Echocardiography Differentiates Lethally Irradiated Whole-Body From Partial-Body Exposed Rats

Background: Acute radiation syndrome (ARS) affects morbidity and mortality dependent on the amount of body exposed. We propose the use of echocardiography (EC) to differentiate between survivors and non-survivors by measuring changes in cardiac function (CF) and pulmonary arterial function (PAF). We also investigate the role of rheology in our observed changes. Methods and Results: Rats were irradiated to the whole body (WB) or partial body with two-legs shielded (2LS) at a lethal dose of 7.5Gy. EC and magnetic resonance imaging were performed, and rheological measurements conducted.
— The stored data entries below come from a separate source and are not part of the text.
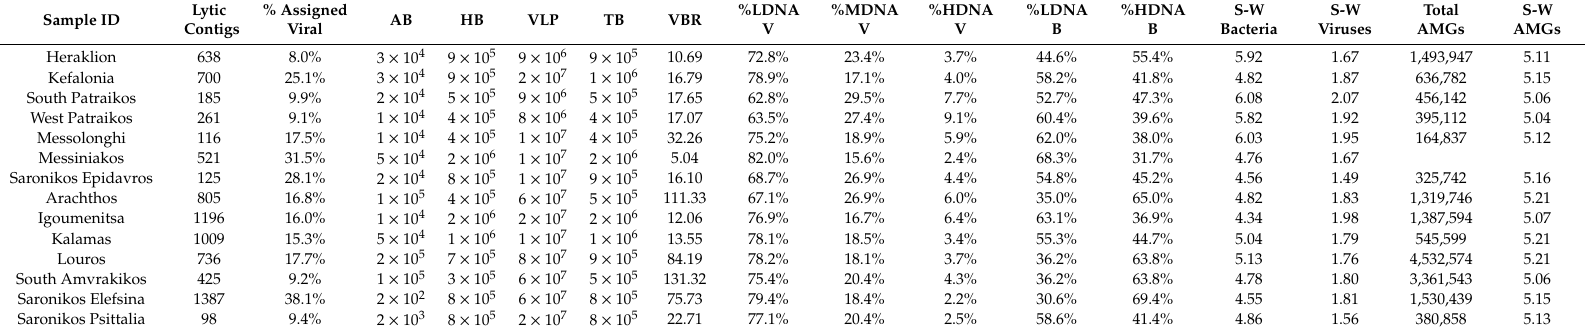
Table 2. Biotic variables. The number of viral lytic contigs detected and the percentage of assigned viral lytic contigs to the taxonomic level of order, family, or genus (% assigned viral lytic). The abundances of autotrophic bacteria (AB, cells mL − 1 ), heterotrophic bacteria (HB, cells mL − 1 ), virus-like particles (VLP, VLPs mL − 1 ) and total bacteria (TB, cells mL − 1 ), the ratio between virus-like particles and total bacteria (VBR), and the percentages of low-, medium-, and high-DNA-content VLPs (%LDNA V, %MDNA V, %HDNA V, respectively) and low- and high-DNA-content HB (%LDNA B and %HDNA B, respectively). Shannon–Wiener diversity indices based on 16S-derived operational taxonomic unit table on the family level (S-W Bacteria) and the viral metagenomic assignment of viral families (S-W Viruses). The total gene copies of AMGs and the Shannon–Wiener diversity index based on AMG content (S-W AMGs). Average and standard deviation (stdev) values are presented based on the two ecological quality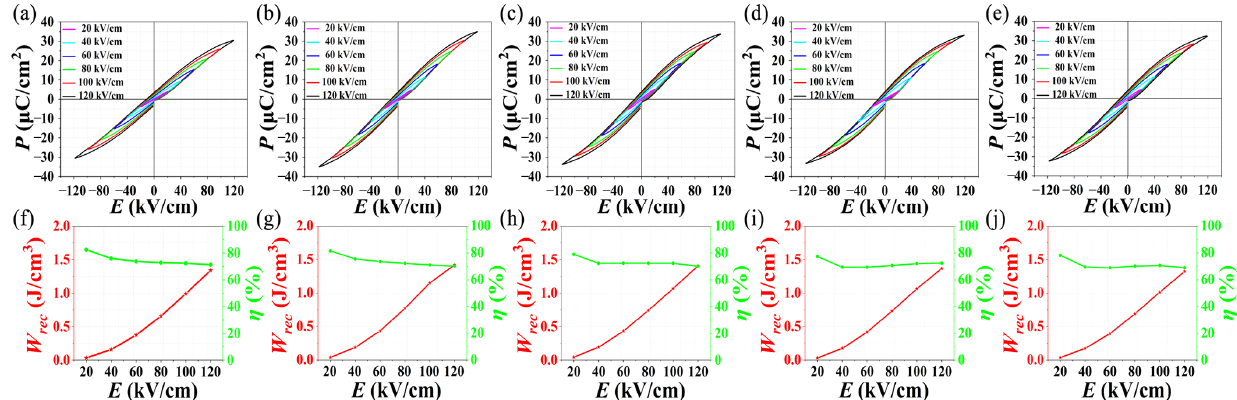
Figure 5. Room temperature P-E loops under different sintering temperatures for the NBT-BT-NN ceramics ( a ) 1000 °C, ( b ) 1050 °C, ( c ) 1100 °C, ( d ) 1150 °C, ( e ) 1200 °C, ( f – j ) shows the variation of W rec and η as a function of the applied field.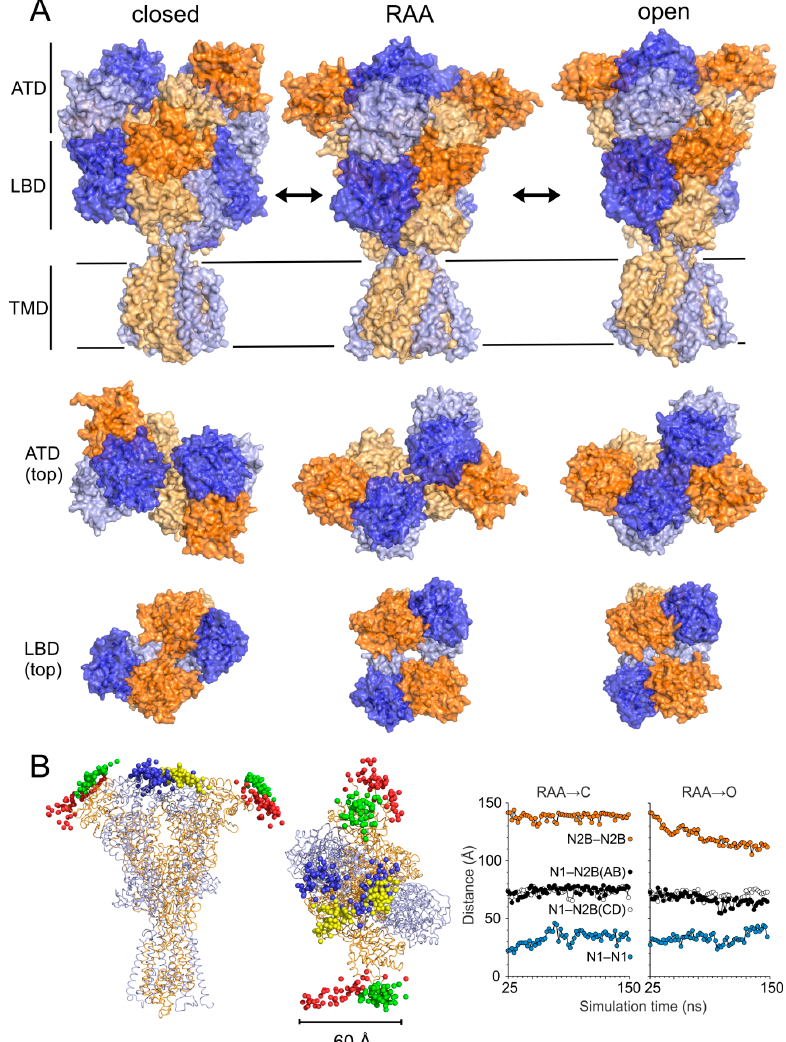
Figure 3. Summary of opening and closing transitions in the NMDAR from MD simulations. ( A ) ( Top ) Side view of the NMDAR showing the structural transition from the closed to the open state of the receptor. The snapshots of geometry from the MD simulation were structurally superimposed using the TMD M3 helices as a reference, keeping the membrane-bound TMD in the same orientation across figures. Different tilt of the outer TMD helices resulting from the iris like movement can be seen. ( Bottom ) The simulation revealed large rearrangement at the level of the ATD and LBD domains during the structural transition between closed and open states. The transition can be described as a rotation of intact ATD and LBD domains from different subunits. The interaction surface of domains changed during the transition as a consequence of the rolling motion. ( B ) ( Left ) Side and top view at the model of NMDAR in the RAA state summarizing the movement of the ATD domains during the opening (green spheres for GluN2B, yellow spheres for GluN1) and closing (red spheres for GluN2B, blue spheres for GluN1) using snapshots of C α atom positions of N-terminal residues. ( Right ) Distances between N-termini of GluN2B–GluN2B ATD (orange), neighboring GluN1–GluN2B ATD (black and white), and GluN1–GluN1 ATD (blue) from the closing MD simulation (left) and opening MD simulation (right). Time 25 ns corresponds to the RAA model. The data show that while the distance between neighboring GluN1 / GluN2B domains remained nearly constant during simulations, rotation of GluN2B domains led to shorter distance between termini during the opening simulation. The panel B summarizes data from a single 150 ns opening and single closing 150 ns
Only 2LS survived past 12-days post-exposure and their CF and PAR were not significantly different from baseline. WB was significantly different from both baseline and 2LS in stroke volume (P < 0.05), velocity time integral (VTI; P < 0.05) and pulmonary artery acceleration time (PAAT; P < 0.05). Differences were identified as early as six-days post-exposure, where VTI and PAAT were significantly (P < 0.05) decreased in WB versus baseline but only PAAT was different from 2LS. Blood viscosity was significantly lower in the WB versus baseline and 2LS (P < 0.0001). WB exhibited a significant rise in dense red blood cells versus baseline (P < 0.01) and 2LS (P < 0.01). Cell-free hemoglobin, a contributor to pulmonary artery hypertension and vasculopathy, was significantly elevated in WB vs. sham. Conclusions: Non-invasive and readily available imaging can be used to identify critically affected victims. Our findings point to heart failure as one possible cause of death in WB exposed animals, potentially exacerbated by rheological, hemolytic, and pulmonary factors, and the importance of developing radiomitigators against cardiac ARS mortality.